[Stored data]
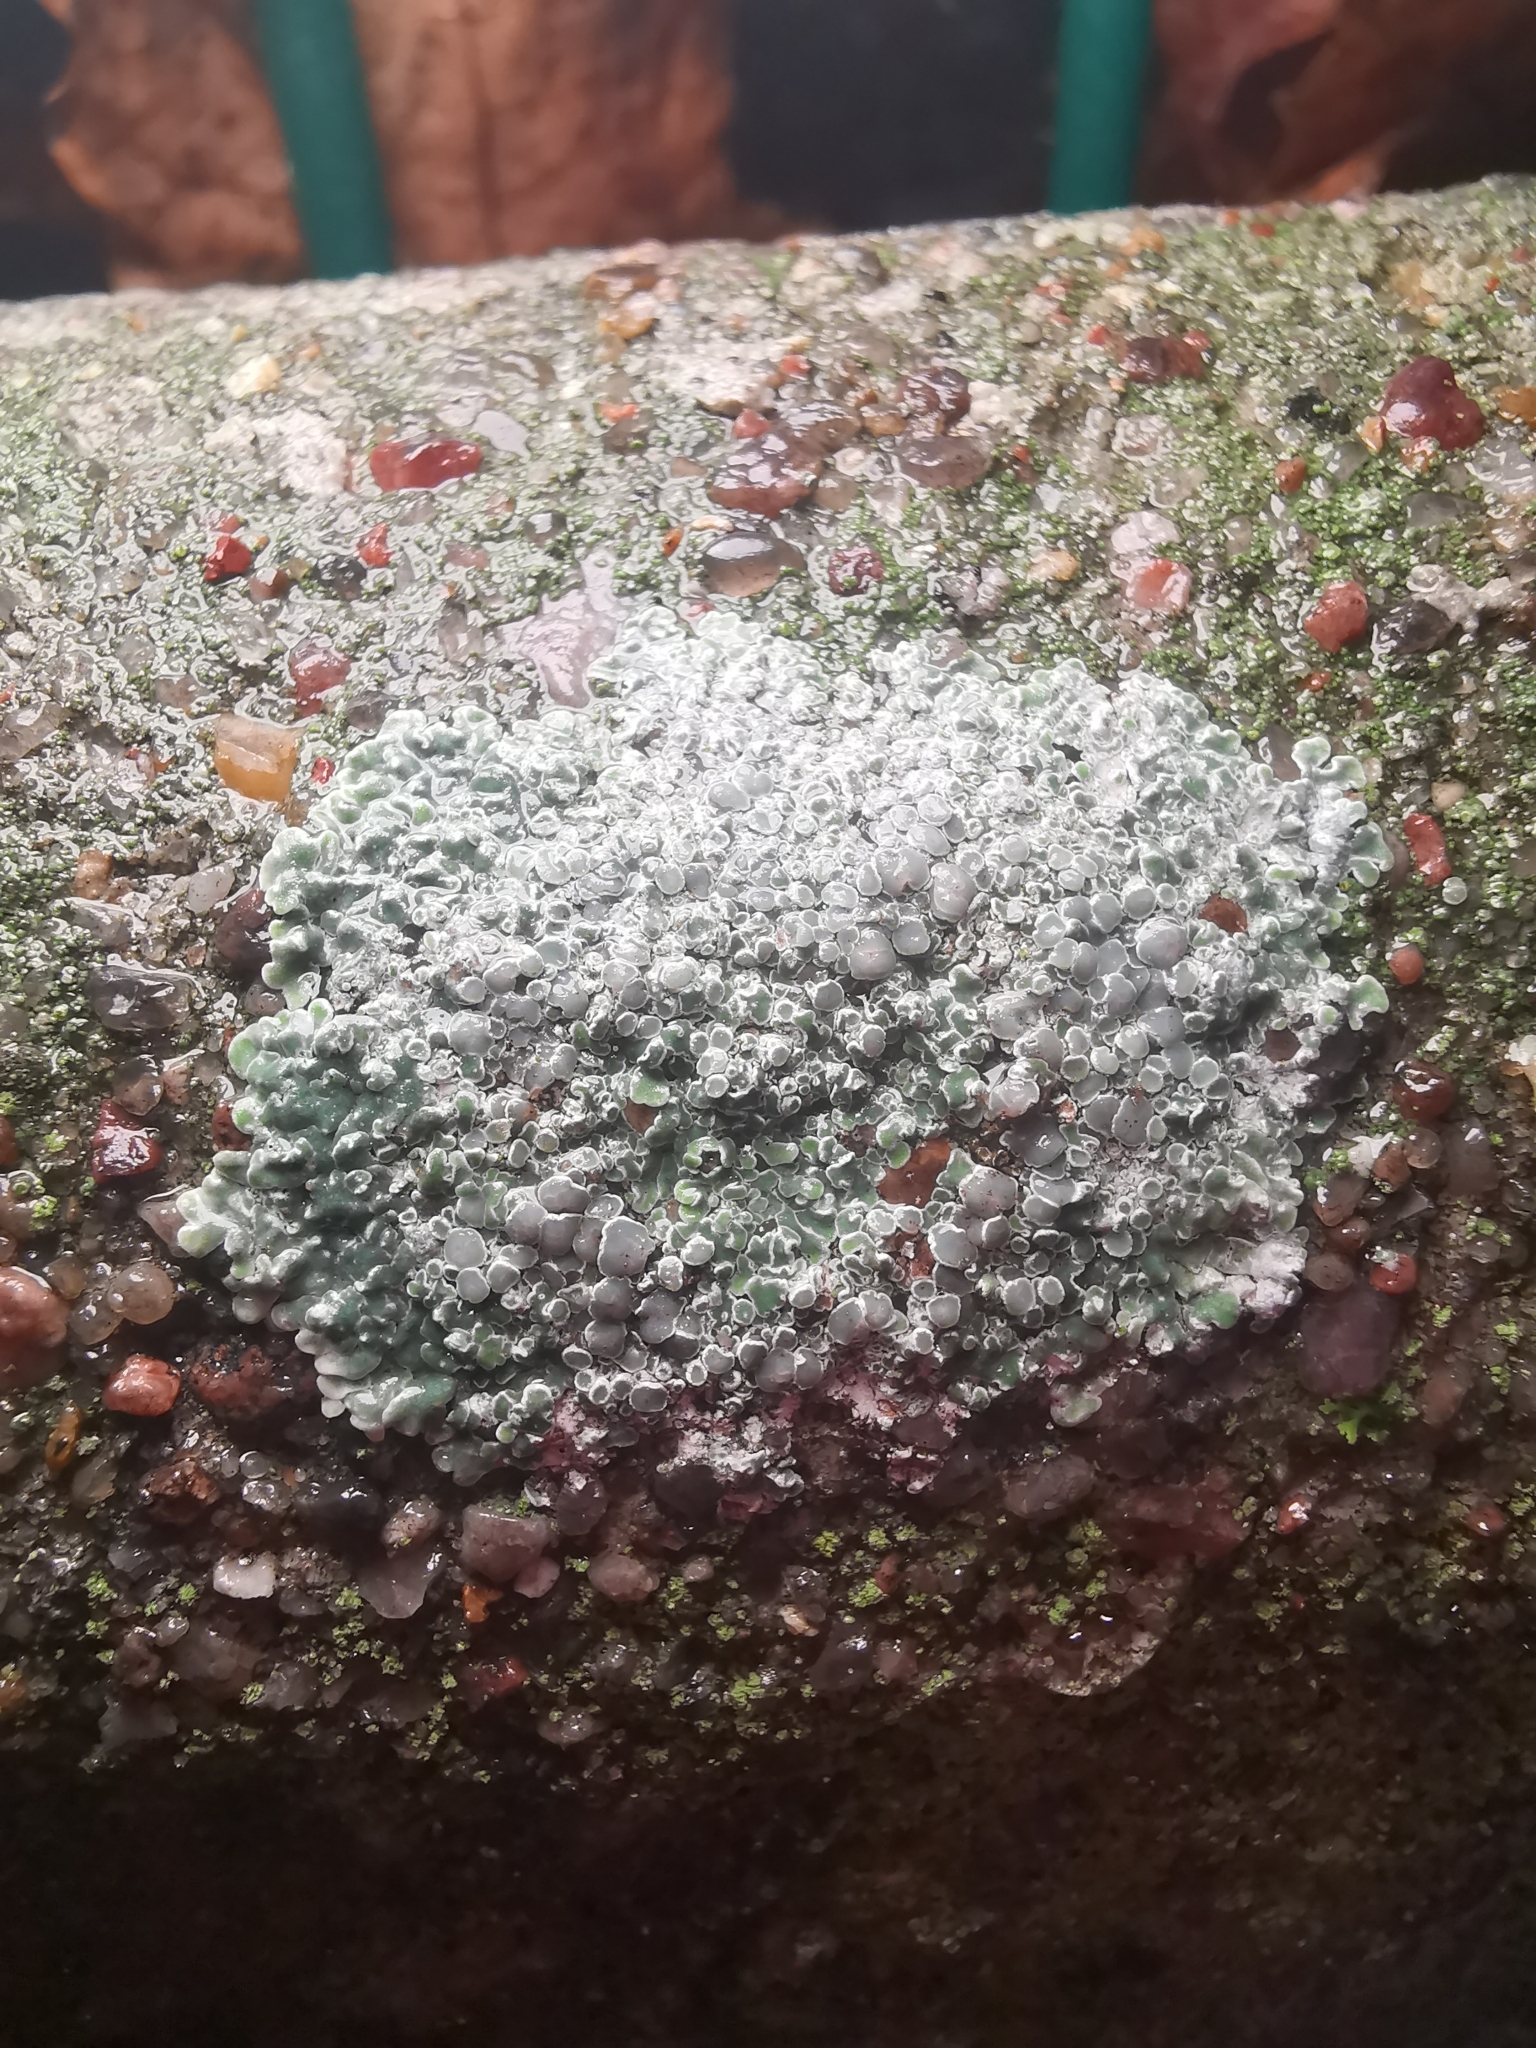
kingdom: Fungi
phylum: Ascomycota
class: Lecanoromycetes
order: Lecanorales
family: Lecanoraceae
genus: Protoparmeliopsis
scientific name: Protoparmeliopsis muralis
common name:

• **Requirements**
Reproduce the lines of every row word for word, leaving out the pictures.

• **Answer to this problem**
kingdom: Fungi
phylum: Ascomycota
class: Lecanoromycetes
order: Lecanorales
family: Lecanoraceae
genus: Protoparmeliopsis
scientific name: Protoparmeliopsis muralis
common name:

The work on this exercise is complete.